À moins que le contrat ne prévoie qu’il est à titre onéreux, soit avec un paiement du déposant, le contrat de dépôt est à titre gratuit, soit de façon bénévole. Selon la nature du contrat, le dépositaire ne sera pas tenu aux mêmes obligations. Dans le dépôt à titre gratuit, le dépositaire a seulement une obligation de moyens : le dépositaire bénévole n’est responsable de la perte du bien que si celle-ci survient par sa faute, la preuve étant à la charge du déposant. Ceci est similaire à la norme de diligence prévue pour le bailee à titre onéreux sous le régime de common law. Lorsque le déposant prouve que le paiement a été effectué, créant ainsi un contrat de dépôt à titre onéreux, le dépositaire est tenu à une obligation de résultat.
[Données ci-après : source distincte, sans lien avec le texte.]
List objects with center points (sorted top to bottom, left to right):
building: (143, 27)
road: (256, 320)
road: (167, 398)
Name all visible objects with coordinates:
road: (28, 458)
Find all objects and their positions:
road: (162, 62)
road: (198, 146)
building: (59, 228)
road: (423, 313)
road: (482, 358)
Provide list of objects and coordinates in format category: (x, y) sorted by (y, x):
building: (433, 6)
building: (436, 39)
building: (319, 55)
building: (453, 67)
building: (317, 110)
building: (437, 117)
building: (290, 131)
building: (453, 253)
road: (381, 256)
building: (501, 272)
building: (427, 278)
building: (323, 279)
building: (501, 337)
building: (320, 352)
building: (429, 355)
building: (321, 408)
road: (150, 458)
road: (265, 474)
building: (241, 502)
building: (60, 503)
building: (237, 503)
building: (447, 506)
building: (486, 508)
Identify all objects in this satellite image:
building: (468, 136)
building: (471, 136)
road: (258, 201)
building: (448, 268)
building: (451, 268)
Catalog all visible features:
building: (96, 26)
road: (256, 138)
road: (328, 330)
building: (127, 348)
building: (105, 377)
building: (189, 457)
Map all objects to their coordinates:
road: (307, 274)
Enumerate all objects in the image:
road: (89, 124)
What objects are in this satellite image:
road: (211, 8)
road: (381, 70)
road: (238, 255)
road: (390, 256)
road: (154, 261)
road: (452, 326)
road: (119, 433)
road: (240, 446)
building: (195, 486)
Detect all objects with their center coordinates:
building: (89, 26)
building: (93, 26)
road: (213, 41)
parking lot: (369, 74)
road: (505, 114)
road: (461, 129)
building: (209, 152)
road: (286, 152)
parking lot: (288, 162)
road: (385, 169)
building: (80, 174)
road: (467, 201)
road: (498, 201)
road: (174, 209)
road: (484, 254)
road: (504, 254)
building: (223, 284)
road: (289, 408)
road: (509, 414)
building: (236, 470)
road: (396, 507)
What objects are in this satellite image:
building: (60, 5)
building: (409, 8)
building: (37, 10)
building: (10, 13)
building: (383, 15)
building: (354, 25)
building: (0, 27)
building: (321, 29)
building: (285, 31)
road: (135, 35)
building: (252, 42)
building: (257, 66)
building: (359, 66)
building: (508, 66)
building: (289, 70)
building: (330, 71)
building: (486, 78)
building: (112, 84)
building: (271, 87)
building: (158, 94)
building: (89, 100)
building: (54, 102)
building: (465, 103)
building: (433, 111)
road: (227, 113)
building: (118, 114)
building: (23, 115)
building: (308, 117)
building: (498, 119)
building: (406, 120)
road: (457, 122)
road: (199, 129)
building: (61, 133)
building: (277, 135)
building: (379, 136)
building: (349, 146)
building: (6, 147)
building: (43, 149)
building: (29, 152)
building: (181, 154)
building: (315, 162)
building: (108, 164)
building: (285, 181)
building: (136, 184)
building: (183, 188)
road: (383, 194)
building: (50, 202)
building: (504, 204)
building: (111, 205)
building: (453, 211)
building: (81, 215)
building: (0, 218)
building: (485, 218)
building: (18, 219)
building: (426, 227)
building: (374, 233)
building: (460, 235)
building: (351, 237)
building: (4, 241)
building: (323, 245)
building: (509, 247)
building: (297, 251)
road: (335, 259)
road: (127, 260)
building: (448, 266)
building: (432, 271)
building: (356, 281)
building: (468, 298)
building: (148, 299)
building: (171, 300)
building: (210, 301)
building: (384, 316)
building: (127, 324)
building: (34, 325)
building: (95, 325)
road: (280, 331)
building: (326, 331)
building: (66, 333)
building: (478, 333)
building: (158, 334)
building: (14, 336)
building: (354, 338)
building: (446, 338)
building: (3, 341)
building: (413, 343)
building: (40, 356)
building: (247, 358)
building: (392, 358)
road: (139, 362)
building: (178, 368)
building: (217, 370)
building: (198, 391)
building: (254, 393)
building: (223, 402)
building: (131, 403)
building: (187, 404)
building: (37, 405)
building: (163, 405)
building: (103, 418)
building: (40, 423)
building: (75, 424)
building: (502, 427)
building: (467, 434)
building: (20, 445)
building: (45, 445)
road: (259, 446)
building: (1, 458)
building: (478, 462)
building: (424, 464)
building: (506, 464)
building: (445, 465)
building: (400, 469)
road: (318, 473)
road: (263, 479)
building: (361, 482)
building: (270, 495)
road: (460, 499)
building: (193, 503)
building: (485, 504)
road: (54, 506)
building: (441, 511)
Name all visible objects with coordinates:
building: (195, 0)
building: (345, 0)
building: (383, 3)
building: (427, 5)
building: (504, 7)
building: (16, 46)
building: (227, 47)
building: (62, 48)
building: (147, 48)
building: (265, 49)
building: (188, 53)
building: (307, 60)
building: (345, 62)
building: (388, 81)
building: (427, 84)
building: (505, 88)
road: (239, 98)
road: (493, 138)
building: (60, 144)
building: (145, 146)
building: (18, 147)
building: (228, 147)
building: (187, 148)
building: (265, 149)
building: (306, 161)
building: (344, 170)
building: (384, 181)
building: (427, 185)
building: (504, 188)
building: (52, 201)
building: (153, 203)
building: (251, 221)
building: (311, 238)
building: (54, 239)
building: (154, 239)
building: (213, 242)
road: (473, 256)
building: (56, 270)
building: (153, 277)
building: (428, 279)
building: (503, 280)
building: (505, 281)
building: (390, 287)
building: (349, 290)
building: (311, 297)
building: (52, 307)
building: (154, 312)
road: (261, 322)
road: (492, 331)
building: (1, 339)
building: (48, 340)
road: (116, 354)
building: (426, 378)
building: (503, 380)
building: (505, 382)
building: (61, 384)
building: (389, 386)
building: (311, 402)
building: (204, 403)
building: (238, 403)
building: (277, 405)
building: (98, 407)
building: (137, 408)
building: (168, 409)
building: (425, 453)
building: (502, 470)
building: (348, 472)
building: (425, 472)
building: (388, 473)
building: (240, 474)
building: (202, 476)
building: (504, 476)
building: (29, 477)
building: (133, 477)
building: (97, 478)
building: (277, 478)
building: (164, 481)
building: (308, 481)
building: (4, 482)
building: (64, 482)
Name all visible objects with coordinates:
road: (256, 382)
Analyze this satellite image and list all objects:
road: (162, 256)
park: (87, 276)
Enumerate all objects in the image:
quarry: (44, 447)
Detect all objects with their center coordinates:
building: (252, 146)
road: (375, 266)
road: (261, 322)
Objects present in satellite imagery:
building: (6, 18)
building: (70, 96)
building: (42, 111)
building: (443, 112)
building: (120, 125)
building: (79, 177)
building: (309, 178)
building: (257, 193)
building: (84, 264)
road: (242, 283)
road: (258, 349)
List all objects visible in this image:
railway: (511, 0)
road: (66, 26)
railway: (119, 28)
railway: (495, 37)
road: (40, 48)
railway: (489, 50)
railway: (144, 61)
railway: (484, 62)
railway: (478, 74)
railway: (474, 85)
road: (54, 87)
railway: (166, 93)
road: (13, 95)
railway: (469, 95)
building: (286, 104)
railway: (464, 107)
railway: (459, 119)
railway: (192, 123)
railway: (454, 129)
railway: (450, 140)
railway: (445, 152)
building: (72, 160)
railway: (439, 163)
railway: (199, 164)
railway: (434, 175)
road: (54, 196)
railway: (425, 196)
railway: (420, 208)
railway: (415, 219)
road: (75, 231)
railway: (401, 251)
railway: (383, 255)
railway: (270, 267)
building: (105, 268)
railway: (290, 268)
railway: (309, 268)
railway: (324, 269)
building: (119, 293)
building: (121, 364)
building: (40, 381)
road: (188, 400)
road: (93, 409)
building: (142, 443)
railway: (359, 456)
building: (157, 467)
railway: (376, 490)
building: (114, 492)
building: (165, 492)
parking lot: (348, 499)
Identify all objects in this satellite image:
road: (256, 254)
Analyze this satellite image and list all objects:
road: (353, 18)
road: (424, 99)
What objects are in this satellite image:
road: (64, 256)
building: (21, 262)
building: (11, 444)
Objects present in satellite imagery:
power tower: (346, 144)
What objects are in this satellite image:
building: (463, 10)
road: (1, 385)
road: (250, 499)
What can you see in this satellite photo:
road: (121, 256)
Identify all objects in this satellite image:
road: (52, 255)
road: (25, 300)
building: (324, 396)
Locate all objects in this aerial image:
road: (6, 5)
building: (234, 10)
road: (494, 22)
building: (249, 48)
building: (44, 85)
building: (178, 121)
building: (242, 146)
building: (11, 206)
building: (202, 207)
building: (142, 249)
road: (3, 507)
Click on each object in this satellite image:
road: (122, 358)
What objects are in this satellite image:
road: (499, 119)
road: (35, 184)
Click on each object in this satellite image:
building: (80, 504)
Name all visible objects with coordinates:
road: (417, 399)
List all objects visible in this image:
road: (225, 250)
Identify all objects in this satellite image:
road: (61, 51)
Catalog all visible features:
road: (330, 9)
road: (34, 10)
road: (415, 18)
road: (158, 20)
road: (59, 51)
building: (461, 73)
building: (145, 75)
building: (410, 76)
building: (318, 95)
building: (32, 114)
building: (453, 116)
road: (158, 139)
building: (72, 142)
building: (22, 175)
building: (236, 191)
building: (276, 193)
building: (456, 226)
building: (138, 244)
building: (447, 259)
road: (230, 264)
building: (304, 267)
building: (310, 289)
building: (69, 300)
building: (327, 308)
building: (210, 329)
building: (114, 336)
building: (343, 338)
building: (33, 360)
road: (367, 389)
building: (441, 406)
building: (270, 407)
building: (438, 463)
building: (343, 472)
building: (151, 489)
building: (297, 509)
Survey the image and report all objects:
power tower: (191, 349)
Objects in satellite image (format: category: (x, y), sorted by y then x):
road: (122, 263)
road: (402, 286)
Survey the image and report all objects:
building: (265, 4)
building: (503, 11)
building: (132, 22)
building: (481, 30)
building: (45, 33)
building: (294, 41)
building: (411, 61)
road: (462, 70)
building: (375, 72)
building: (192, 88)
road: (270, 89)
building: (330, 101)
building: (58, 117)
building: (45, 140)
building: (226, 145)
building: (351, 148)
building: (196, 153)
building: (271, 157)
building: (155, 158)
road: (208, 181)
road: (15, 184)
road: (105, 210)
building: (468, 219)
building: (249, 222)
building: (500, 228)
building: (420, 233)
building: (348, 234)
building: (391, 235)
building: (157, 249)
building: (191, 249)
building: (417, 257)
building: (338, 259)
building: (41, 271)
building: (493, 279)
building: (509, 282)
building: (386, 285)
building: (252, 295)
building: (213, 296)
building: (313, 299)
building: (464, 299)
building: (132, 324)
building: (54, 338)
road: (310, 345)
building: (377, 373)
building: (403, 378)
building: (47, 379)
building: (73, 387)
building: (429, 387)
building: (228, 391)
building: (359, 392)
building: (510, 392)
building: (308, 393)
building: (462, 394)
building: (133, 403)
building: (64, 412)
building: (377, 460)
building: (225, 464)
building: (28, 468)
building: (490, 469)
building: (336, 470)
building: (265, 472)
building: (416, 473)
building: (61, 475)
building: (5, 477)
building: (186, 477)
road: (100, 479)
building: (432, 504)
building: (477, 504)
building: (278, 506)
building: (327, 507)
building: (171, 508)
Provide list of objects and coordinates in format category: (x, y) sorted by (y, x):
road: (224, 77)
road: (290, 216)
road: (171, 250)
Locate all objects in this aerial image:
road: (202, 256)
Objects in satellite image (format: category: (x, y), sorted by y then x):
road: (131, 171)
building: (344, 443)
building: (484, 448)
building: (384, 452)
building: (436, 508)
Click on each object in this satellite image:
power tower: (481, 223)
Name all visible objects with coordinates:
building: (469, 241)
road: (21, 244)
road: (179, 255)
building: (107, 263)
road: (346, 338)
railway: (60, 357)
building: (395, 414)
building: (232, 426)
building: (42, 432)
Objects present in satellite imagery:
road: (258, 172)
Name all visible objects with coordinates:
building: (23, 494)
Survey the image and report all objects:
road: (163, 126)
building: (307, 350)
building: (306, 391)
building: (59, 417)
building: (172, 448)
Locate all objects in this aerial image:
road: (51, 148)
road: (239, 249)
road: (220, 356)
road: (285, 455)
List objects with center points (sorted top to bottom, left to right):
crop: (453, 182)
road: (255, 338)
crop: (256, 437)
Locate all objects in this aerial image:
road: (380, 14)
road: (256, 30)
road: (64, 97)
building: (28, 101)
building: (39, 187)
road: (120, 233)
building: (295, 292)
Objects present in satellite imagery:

Dans un tel cas, le fardeau de preuve est renversé et le dépositaire est responsable de la perte des biens à moins qu’il ne prouve la survenance d’une force majeure. Les entreposeurs au Québec peuvent limiter leur responsabilité par contrat, tant pour le degré de leurs obligations qu’avec un plafond de responsabilité.

Dans tous les cas, le déposant est tenu de rembourser le dépositaire pour les dépenses faites pour la conservation du bien, de l’indemniser pour toute perte causée par le bien durant le dépôt et de lui verser la rémunération convenue. Dans l’éventualité où le déposant ne paie pas, le dépositaire peut retenir le bien déposé jusqu’au paiement de sa créance. Ce droit de rétention sur un meuble confère une priorité à la créance en vertu du Code civil du Québec. Comme c’est le cas avec l’hypothèque légale de l’entreposeur dans les provinces de common law, le droit de rétention est limité aux biens sur lesquels le solde demeure impayé et qui sont toujours en la possession du dépositaire.

Conclusions

Bien que les entrepôts aient des opérations similaires partout au Canada, les concepts juridiques applicables au Québec et dans les autres provinces canadiennes comportent des différences significatives. Tandis que le bailment de common law ne repose pas toujours sur un contrat, le dépôt du droit civil implique toujours un contrat, bien qu’implicite dans certains cas. De même, si la plupart des provinces de common law ont prévu des règles particulières pour les reçus d’entreposage, il n’existe pas de tel régime au Québec et le droit général des obligations s’applique. Les entreposeurs opérant au Québec peuvent être tenus à une norme de diligence plus élevée que ceux des provinces de common law, mais les entreposeurs opérant au Québec ont davantage de flexibilité contractuelle afin de modifier la norme de diligence à laquelle ils sont tenus. Enfin, il faut noter que les provinces de common law ont prévu une hypothèque légale pour l’entreposeur (warehouseman’s lien) qui inclut un droit de vente du bien, tandis que le Code civil prévoit plutôt un droit de rétention jusqu’à l’obtention du paiement complet. Les entreprises qui font affaire dans l’entreposage de biens au Canada, ou qui interagissent avec des entreposeurs, devraient être conscientes de ces différences entre les deux systèmes juridiques au Canada.